What this tool does
It is the inverse of looking up a character’s code: give it numbers and it returns the text those code points spell out. This covers the full Unicode range, not just the 0–127 ASCII subset — so emoji, accented letters, mathematical symbols, and characters from scripts around the world all work.
How it works
The input is split on spaces, commas, and newlines into individual tokens. Each token is parsed as a number — in decimal by default, or in hexadecimal when you pick the hex base or prefix the token with 0x. The tool then validates that the value is a legal Unicode code point: it must lie between 0 and 0x10FFFF and must not fall in the surrogate range 0xD800–0xDFFF, which Unicode reserves and which cannot stand alone as a character.

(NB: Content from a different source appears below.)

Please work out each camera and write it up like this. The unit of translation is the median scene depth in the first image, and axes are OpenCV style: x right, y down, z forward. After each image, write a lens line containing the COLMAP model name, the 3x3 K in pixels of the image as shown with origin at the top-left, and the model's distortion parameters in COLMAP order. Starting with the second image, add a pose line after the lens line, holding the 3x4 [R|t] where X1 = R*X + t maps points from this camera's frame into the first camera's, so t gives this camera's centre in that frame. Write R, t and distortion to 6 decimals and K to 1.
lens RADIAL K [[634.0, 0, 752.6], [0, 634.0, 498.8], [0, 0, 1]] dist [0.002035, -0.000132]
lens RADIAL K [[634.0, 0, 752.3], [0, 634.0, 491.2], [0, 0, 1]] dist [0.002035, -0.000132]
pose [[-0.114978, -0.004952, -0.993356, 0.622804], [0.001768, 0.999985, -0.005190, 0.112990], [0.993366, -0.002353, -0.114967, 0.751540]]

Valid code points are converted with String.fromCodePoint, which correctly produces characters above U+FFFF (such as emoji) instead of mangling them into surrogate halves. The decoded characters are concatenated into the output string.
Examples
Decimal mode:
72 101 108 108 111 → Hello
72 105 33 → Hi!
Hexadecimal mode (or with 0x prefix):
0x48 0x65 0x6C 0x6C 0x6F → Hello
0x1F600 → 😀 (U+1F600 GRINNING FACE)
0xE9 → é (U+00E9 LATIN SMALL LETTER E WITH ACUTE)
Mixed separators:
72, 101 108,108
111 → Hello (spaces, commas, and newlines all work as separators)
When to use this tool
Decoding stored values. Databases and log files sometimes store characters as integer code-point values (decimal or hex). Paste the values here to see what text they represent.

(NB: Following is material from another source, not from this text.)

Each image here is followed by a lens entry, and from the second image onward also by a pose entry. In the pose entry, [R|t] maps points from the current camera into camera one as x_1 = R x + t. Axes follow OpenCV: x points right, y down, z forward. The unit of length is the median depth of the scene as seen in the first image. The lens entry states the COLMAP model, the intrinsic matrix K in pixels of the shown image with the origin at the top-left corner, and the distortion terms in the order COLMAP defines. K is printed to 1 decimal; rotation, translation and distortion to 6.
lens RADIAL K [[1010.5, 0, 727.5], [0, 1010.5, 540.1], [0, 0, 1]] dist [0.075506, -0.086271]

Verifying a character encoding. If you have a list of code points from a Unicode table and want to see the resulting glyphs, this is faster than looking up each one individually.
Debugging string data. When you receive a string as a JSON array of integers (a common format in some serialization systems), paste the numbers here to reconstruct the text.

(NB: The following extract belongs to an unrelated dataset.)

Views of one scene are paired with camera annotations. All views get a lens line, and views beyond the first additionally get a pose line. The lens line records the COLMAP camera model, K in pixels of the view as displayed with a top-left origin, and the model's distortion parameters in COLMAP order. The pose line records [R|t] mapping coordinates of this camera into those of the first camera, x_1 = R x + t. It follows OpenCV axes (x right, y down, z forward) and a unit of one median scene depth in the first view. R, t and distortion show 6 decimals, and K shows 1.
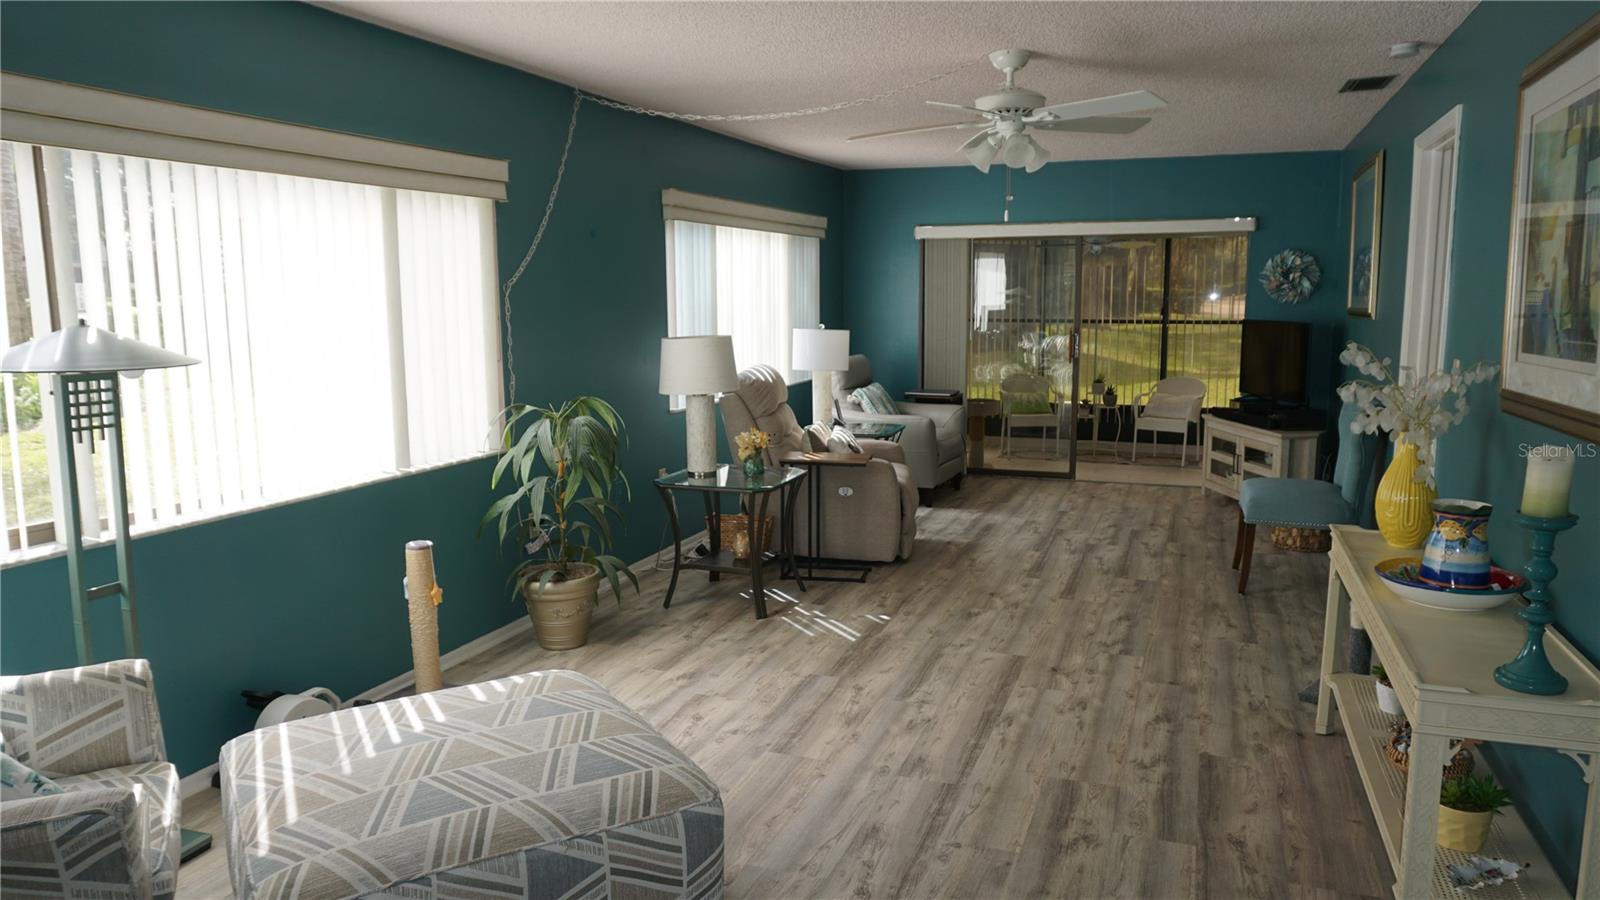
lens RADIAL K [[1064.2, 0, 800.6], [0, 1064.2, 461.2], [0, 0, 1]] dist [-0.051736, 0.030945]
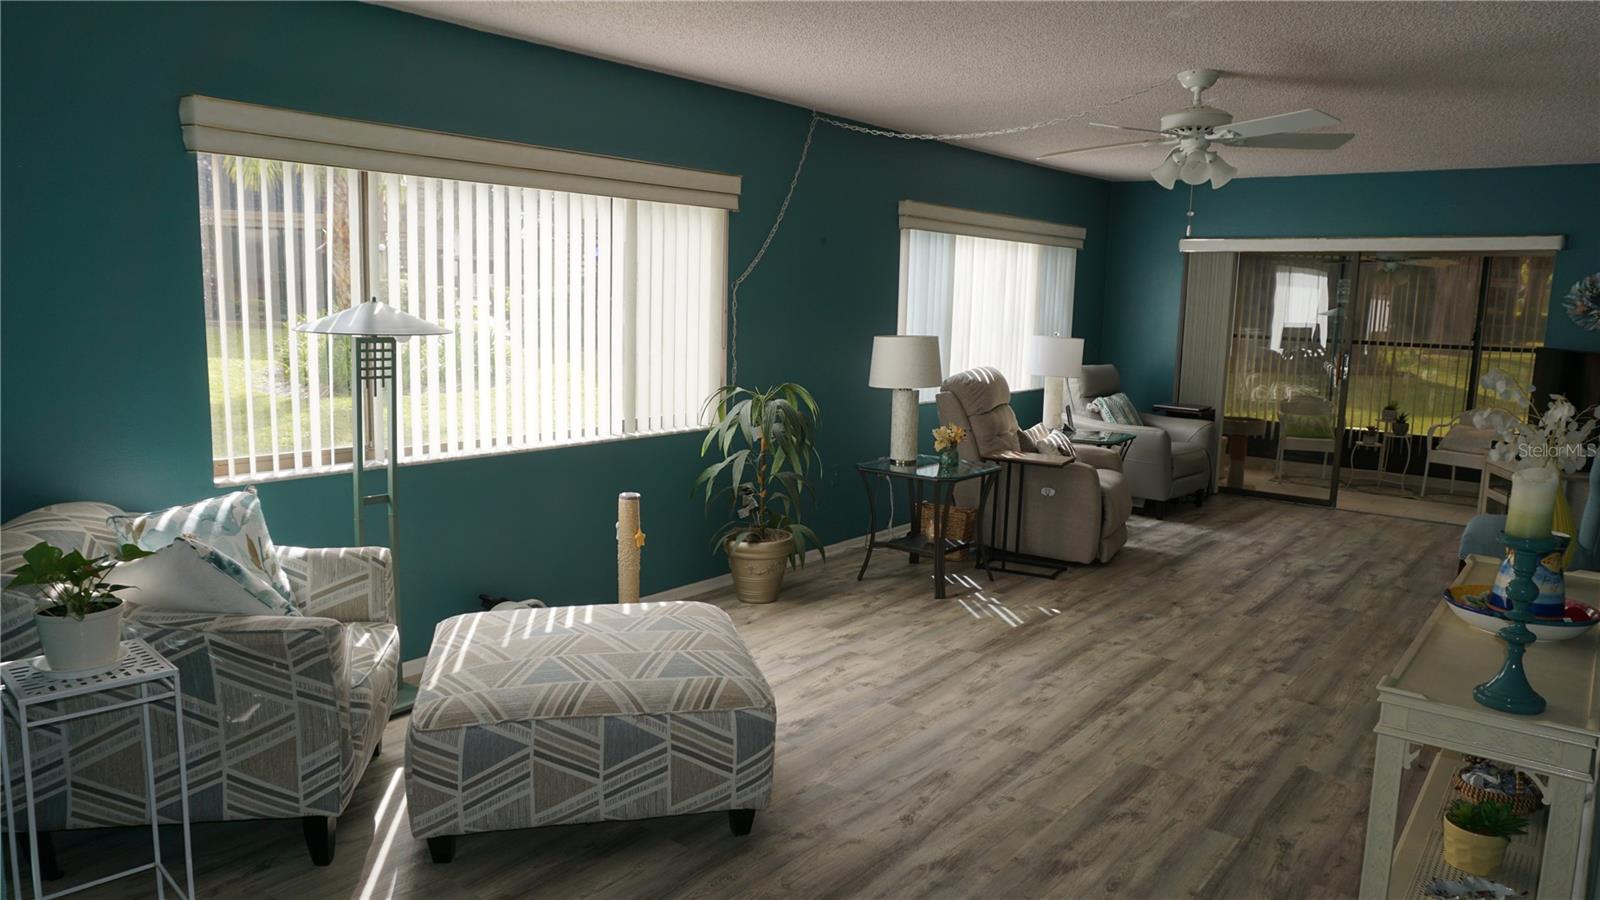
lens RADIAL K [[1064.2, 0, 800.6], [0, 1064.2, 461.2], [0, 0, 1]] dist [-0.051736, 0.030945]
pose [[0.950285, 0.078106, -0.301428, 0.158900], [-0.079635, 0.996798, 0.007233, 0.013385], [0.301028, 0.017130, 0.953462, -0.082238]]
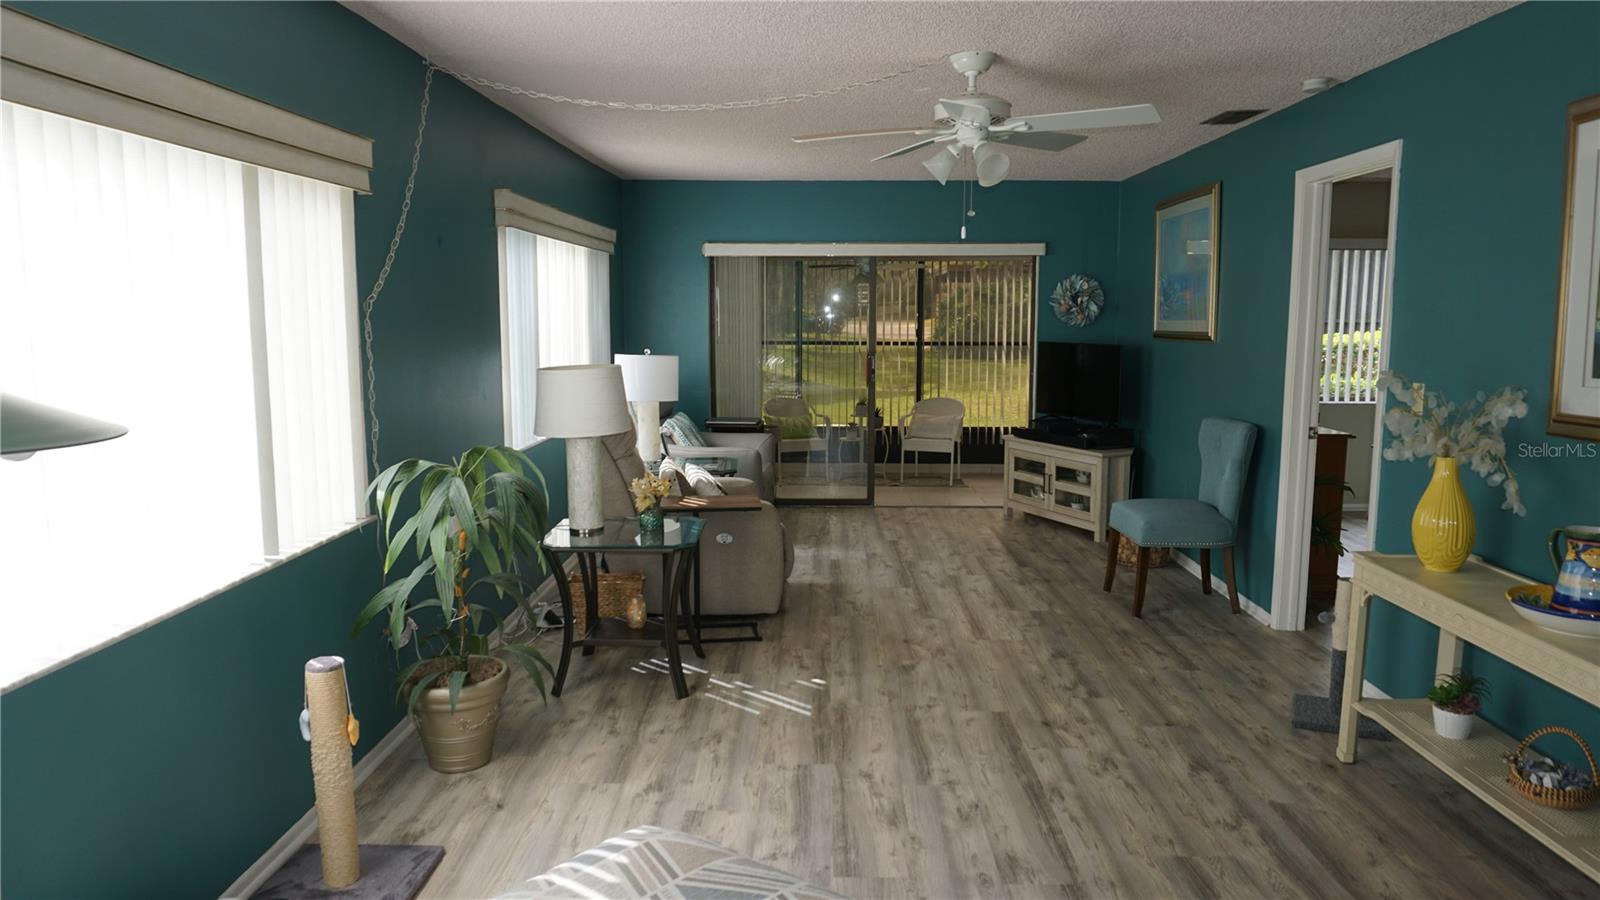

Learning Unicode. Experimenting with known code-point ranges — Latin letters at 65–90 and 97–122, Cyrillic at 1040–1103, emoji at 0x1F300 and above — is a practical way to build intuition for how Unicode is structured.
The surrogate range: why some values are rejected
Code points from 0xD800 to 0xDFFF (55,296 to 57,343 in decimal) are rejected even though they fall within the 0–0x10FFFF range. These values are Unicode surrogates — a mechanism used by UTF-16 encoding to represent code points above U+FFFF. They are not standalone characters and do not represent any glyph. In UTF-8, they are simply invalid.
If you are seeing errors for values in this range, the source data was probably serialised from a UTF-16 stream without stripping the surrogate pairs first. The code points you want are the ones above U+FFFF encoded as surrogate pairs — you need to reassemble the pair and compute the actual code point: (high - 0xD800) × 0x400 + (low - 0xDC00) + 0x10000.
Notes
For code points 0–127 the output matches plain ASCII exactly. Tokens outside the valid range (above U+10FFFF), or in the surrogate band (0xD800–0xDFFF), are reported as errors so you can spot a bad value rather than getting silent garbage. This tool pairs directly with the character-to-code converter for round trips. All processing runs locally in your browser — nothing is uploaded.